Confessioni “drive-in”, senza scendere dalla macchina: l’ingegno di molti preti è stato stimolato dal Coronavirus, che impedendo la celebrazione dei sacramenti in modo “normale” ha stravolto l’attività anche dei sacerdoti cattolici. Per la Messa sappiamo che anche in Italia bisogna ancora avere pazienza, per le confessioni invece la situazione è un po’ diversa. In fondo, vi sono solo due persone coinvolte in una confessione: il penitente e il sacredote.



Ecco dunque l’idea di un “confessionale drive-in“: “È bizzarro, in effetti, ci si avvicina a un sacramento millenario come la confessione senza uscire dall’auto, come si fa da McDonald’s“, dice al Corriere della Sera padre Vincent Poitau, che assieme all’altro sacerdote David de Lestapis ha organizzato questo nuovo metodo per le confessioni al tempo del Coronavirus nella parrocchia Saint Jean-Paul II di Limoges, in Francia.



L’idea è nata grazie ai social media: “Abbiamo visto che qualcosa di simile era stato fatto nei parcheggi in Polonia e negli Stati Uniti”. Nella loro parrocchia lo spazio poteva andare bene “e ci siamo detti, perché no?”. La pagina Facebook è stata vista da 30-40 mila persone all’inizio e ormai raggiunge i 70 mila contatti, chiaramente non tutti vengono a confessarsi, ma sicuramente l’idea ha suscitato molto interesse.

CONFESSIONI “DRIVE-IN”: IL RACCONTO DEL SACERDOTE

Padre Vincent, 52 anni, quantifica anche il numero di confessioni in modalità “drive-in”, sia pure con l’auspicio che questa soluzione provvisoria abbia breve scadenza. Di solito tra 5 e 10 fedeli andavano a confessarsi al sabato mattina dalle 10 alle 12 alla parrocchia Saint Jean-Paul II, e più o meno lo stesso numero si è adattato al confessionale drive-in: “È entrato in funzione sabato 25 aprile, poi abbiamo ricevuto i fedeli ancora sabato 2 maggio, e contiamo di farlo un’ultima volta sabato prossimo. Poi, se tutto va bene, a partire dall’11 maggio in Francia si uscirà gradualmente dalla quarantena e potremo tornare al confessionale tradizionale”.

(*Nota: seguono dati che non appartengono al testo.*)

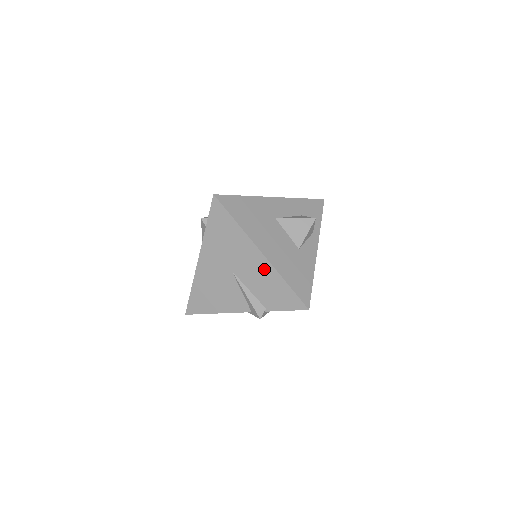
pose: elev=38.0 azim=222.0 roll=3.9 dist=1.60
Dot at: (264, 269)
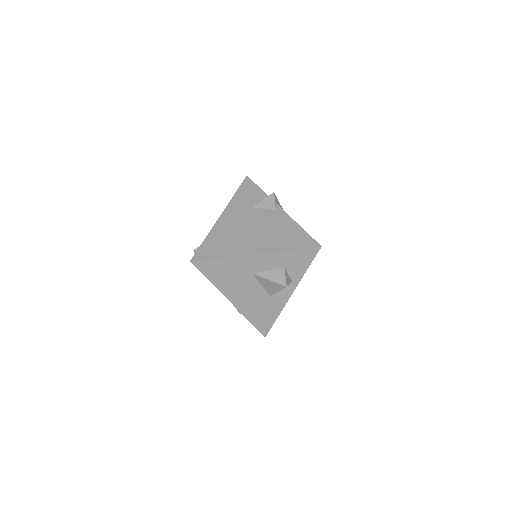
Dot at: occluded
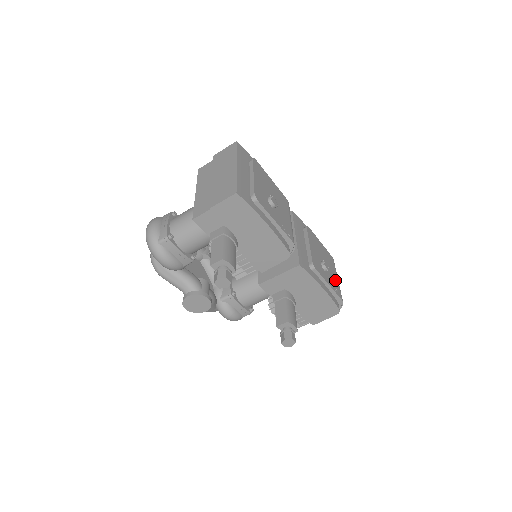
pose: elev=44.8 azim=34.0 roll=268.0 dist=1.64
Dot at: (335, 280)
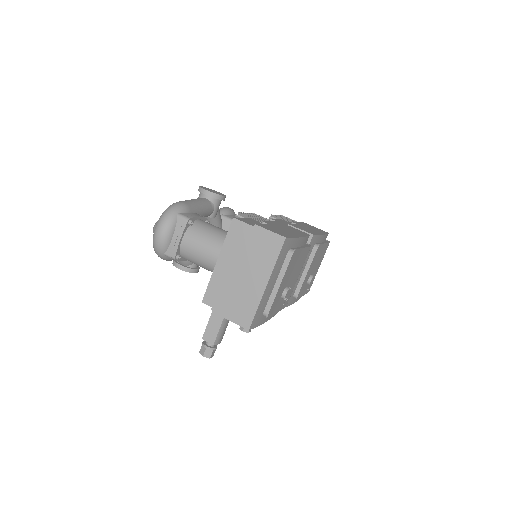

L’altro sacerdote, padre David, 40 anni, ha chiesto e ottenuto il permesso del vescovo di Limoges, che ha raccomandato solo di rispettare la riservatezza dei fedeli. Il problema però non sembra porsi per queste confesisoni drive-in: “In fondo l’abitacolo di un’auto permette una certa discrezione. Non è poi così diverso da quel che facciamo d’estate, all’aperto, durante i campi giovanili”.

Padre Vincent ha osservato che la pandemia di Coronavirus ha suscitato buoni comportamenti da parte della gente di Limoges, almeno coloro con cui i due sacerdoti di questa parrocchia sono rimasti in contatto in settimane così difficili (ad esempio proprio chi è venuto a confessarsi): “La mia sensazione è che molti abbiamo cercato di approfittare della quarantena per concentrarsi sull’essenziale, sulle cose più importanti. Chi viene a confessarsi lo fa per liberarsi dei peccati, per sentirsi pulito, ma anche perché è il modo migliore per connettersi al Signore, riconoscendo che da soli non ce la facciamo a uscire dall’infelicità terrena. Ecco perché per noi sacerdoti la confessione è il momento più bello. La confessione permette la relazione con il Signore, è lì che ci affidiamo alla sua bontà. Valeva la pena piazzare la nostra tenda bianca davanti alla chiesa, e stare vicino ai fedeli anche e soprattutto in questo momento difficile”.